◆ 文書本文
• • • •

Interview
2024.12.19

走って、ととのい、呑む。「ととけん」が隅田川のほとりで編み出すランニングカルチャー

走って、ととのい、呑む。「ととけん」が隅田川のほとりで編み出すランニングカルチャー

隅田川沿いを心地よく走ったあと、サウナでリフレッシュし、締めにビールをいただく。ランナーやサウナーが集う新名所が、浜町エリアにあるランニングステーション「ととのい研究所(以降、ととけん)」です。

手がけるのは、ファッションを中心としたカルチャー系WEBメディア「HOUYHNHNM(フイナム)」で知られる「ライノ」。エディトリアルを得意とする同企業が「ととけん」を立ち上げたきっかけはなんでしょうか。また、オープンから1年経った今、隅田川のランニングシーンをどう見据えるのでしょうか。運営に携わる柴山英樹さん、山本博史さん、小田秦次郎さんに話を伺いました。

• • • •

◆ 記録一覧
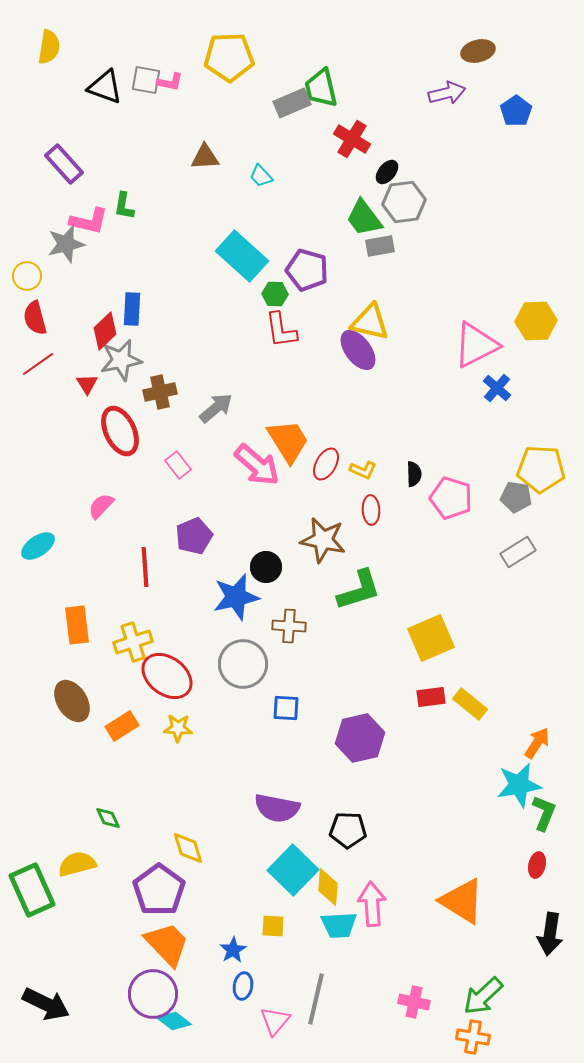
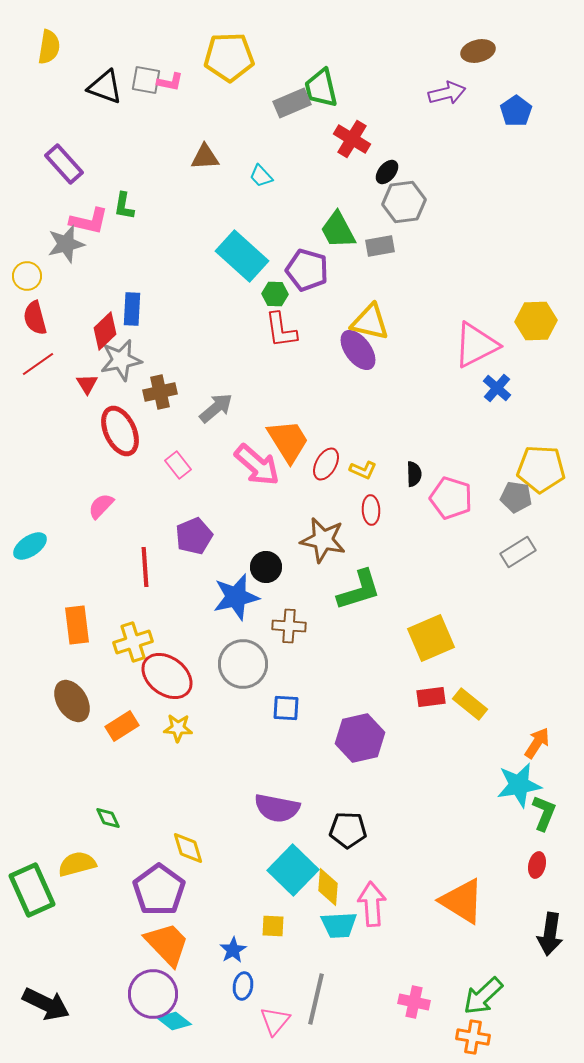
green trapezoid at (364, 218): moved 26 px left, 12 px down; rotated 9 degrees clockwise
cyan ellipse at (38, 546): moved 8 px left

• • • •

◆ 課題内容
隅田川沿いのランニングステーションを紹介する本文を、一字も変えずに全文抜き出しなさい。 この一覧は本文の内容とは関係がありません。

◆ 課題の解答
Interview
2024.12.19

走って、ととのい、呑む。「ととけん」が隅田川のほとりで編み出すランニングカルチャー

走って、ととのい、呑む。「ととけん」が隅田川のほとりで編み出すランニングカルチャー

隅田川沿いを心地よく走ったあと、サウナでリフレッシュし、締めにビールをいただく。ランナーやサウナーが集う新名所が、浜町エリアにあるランニングステーション「ととのい研究所(以降、ととけん)」です。

手がけるのは、ファッションを中心としたカルチャー系WEBメディア「HOUYHNHNM(フイナム)」で知られる「ライノ」。エディトリアルを得意とする同企業が「ととけん」を立ち上げたきっかけはなんでしょうか。また、オープンから1年経った今、隅田川のランニングシーンをどう見据えるのでしょうか。運営に携わる柴山英樹さん、山本博史さん、小田秦次郎さんに話を伺いました。